You should also conduct a site walk-through; to check progress on some common potential violations of HIPAA:
- Check placement and operation of fax machines.
- Secure areas for patient privacy.
- Soundproof areas for discussion.
- Make sure chart identification is secure in hallways.
- Check placement of areas for telephone conversation.
- Make your staff thoroughly aware of confidentiality and privacy policies.1
One final comment: Doctors who think they do not have to comply with HIPAA because they do not file electronically, or have fewer than 10 employees, are deluding themselves into a false sense of complacency.
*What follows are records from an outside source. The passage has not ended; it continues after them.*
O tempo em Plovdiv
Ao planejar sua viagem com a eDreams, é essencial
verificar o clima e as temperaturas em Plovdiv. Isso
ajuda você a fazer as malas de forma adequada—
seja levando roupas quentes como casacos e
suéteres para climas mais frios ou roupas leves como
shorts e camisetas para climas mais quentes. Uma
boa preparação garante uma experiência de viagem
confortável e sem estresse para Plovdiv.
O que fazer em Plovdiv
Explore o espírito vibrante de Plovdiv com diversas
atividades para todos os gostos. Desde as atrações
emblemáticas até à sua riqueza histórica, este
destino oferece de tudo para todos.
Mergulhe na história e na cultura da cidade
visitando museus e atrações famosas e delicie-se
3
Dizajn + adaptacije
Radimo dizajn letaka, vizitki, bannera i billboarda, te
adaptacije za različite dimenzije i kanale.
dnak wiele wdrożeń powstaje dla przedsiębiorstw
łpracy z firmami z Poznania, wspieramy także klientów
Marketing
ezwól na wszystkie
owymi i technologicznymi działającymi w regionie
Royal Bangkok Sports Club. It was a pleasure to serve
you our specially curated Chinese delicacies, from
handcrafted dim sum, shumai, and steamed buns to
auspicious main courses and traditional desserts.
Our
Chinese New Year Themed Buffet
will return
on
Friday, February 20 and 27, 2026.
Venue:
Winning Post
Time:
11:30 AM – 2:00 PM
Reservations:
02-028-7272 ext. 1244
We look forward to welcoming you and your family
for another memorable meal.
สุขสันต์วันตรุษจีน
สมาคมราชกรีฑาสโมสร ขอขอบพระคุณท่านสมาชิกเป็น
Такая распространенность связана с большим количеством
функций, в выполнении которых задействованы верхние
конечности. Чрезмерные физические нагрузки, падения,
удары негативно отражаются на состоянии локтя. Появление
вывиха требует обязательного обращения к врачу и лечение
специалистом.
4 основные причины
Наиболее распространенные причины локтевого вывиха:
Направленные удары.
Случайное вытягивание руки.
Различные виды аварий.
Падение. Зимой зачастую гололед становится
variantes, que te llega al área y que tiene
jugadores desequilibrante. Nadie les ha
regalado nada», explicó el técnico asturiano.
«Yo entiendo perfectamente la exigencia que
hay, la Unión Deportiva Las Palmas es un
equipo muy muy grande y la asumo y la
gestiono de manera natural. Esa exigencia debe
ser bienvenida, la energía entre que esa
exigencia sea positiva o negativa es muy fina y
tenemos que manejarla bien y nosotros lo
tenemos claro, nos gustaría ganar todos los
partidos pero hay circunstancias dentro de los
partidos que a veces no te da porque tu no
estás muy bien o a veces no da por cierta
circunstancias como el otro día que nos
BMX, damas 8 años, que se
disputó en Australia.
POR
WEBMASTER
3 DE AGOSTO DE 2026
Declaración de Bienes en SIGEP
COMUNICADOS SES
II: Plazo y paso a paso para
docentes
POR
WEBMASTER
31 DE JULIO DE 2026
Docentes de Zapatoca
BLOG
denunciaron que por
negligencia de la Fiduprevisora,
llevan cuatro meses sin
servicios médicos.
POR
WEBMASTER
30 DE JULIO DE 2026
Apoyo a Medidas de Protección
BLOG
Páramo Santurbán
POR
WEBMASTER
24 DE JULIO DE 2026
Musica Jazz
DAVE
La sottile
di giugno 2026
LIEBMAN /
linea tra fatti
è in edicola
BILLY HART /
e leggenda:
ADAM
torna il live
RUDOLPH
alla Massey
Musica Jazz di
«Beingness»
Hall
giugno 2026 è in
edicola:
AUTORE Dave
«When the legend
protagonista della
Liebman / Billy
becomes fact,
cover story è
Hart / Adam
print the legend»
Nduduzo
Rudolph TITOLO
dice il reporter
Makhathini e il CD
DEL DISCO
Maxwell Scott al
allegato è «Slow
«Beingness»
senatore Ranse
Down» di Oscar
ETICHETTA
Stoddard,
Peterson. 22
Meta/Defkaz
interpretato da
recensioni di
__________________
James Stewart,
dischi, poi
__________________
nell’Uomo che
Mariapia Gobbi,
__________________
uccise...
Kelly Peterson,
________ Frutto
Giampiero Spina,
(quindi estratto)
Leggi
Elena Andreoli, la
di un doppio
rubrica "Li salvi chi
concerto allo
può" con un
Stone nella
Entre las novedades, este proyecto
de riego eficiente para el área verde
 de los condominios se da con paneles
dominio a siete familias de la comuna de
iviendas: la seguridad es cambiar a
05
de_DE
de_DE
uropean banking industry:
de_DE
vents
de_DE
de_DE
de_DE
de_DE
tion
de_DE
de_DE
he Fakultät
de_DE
Eventually, Medicare, Medicaid and private insurance companies will mandate that all payment processes require electronic transmission for reimbursement, or participation in the program will be denied.
Eventually, every provider or facility will be required to comply with HIPAA in one fashion or another. It is best to be proactive and make plans now to incorporate all the elements of compliance into your current office procedures. The questions and concerns regarding HIPAA remain confusing; some mandatory compliance issues are clear; and others will be tested in various court rulings and HHS regulatory bulletins.
The most important thing for doctors of chiropractic to be aware of is that HIPAA is very real, relevant and required for all health care providers to comply with and incorporate into their practice procedures. To do anything less would be a mistake.
Reference
- PracticeMakers Products. The Form & Sample Letter Book. The Foundation for Chiropractic Education and Research, Norwalk, Iowa.